§ Assignment 1
Write out the part of the forum thread on homophobia from "Also these videos" up to and including "fucking art m8.".
§ Assignment 2
List the usernames of everyone who posts in the forum thread on homophobia.

§ Text shown
=== Begin Enclosure ===

On a side note, I've had this song stuck in my head:

 

EV

Banned deucer.
You can say that and the response to the bigot dude was good, but he is still a product of his surroundings and some people somewhere think gay guys are national threats. Let that sink in.



On a side note, I've had this song stuck in my head:

Look at my CT and profile status. ;)
 

Crux

Banned deucer.
music and videos like that, and articles like the one linked a bit earlier, serve only to obfuscate the equally real, constant, but less tangible abuse that constitutes the daily life of non-heterosexuals. they fetishise the kind of easy actions that one can take against visible homophobia without the viewer ever needing to critique their own internalised (if you're not a heterosexual) or "less violent" homophobia (regardless of sexual "identitiy"). they allow "less violent, less visible" homophobic individuals (aka nearly everyone in all of society) to externalise the need to fix bigotry and heterosexist oppression onto other individuals and remove the impetus for their own internal change, while simultaneously ripping autonomy from homosexuals to voice their own experiences. videos like this serve to coopt the voice of the gay movement to speak about only the easier to see, violent homophobia that does not require self or social critique, and marginalises the true extent and ubiquity of heterosexist oppression.
 

TheValkyries

proudly reppin' 2 superbowl wins since DEFLATEGATE
What a load of bullshit. You think you'll get what you want by demanding perfection from everyone 100% of the time? Criticizing things that advance the cause to any degree even if they are imperfect is the back asswards way to go about achieving what you want. They will not make a magic "I win" video that perfectly depicts all homophobia [or insert oppression here] in its complete and fullest reality. And to go as far as to imply that anything short of such an unattainable standard is working against your cause is to live in a world made only of unreachable goals.

Also these videos are made to use symbolic imagery of tangible oppression to represent the exact ubiquity of oppression that you claim its failing to properly portray since the target audience doesn't have the necessary experience to understand as viscerally the emotions and feelings of those oppressed. In other words, learn to fucking art m8.

=== End Enclosure ===

§ Records shown

=== Begin Enclosure ===

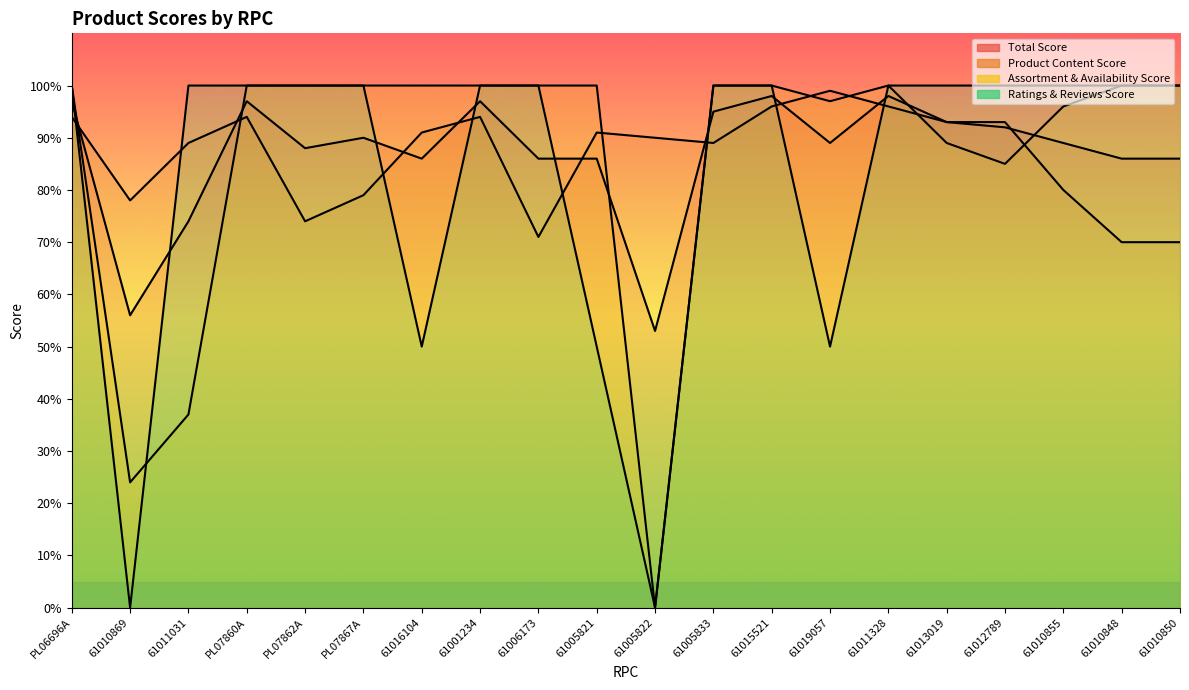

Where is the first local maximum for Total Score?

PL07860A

=== End Enclosure ===
=== Begin Enclosure ===

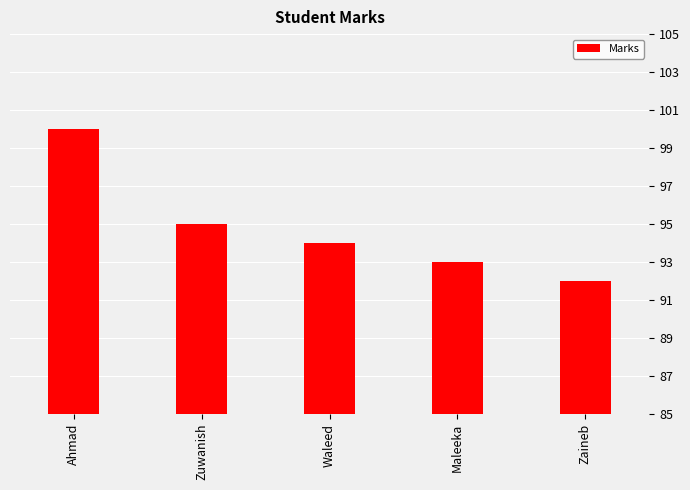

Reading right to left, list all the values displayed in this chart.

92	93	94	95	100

=== End Enclosure ===

§ Written answer 1
Also these videos are made to use symbolic imagery of tangible oppression to represent the exact ubiquity of oppression that you claim its failing to properly portray since the target audience doesn't have the necessary experience to understand as viscerally the emotions and feelings of those oppressed. In other words, learn to fucking art m8.

§ Written answer 2
EV, Crux, TheValkyries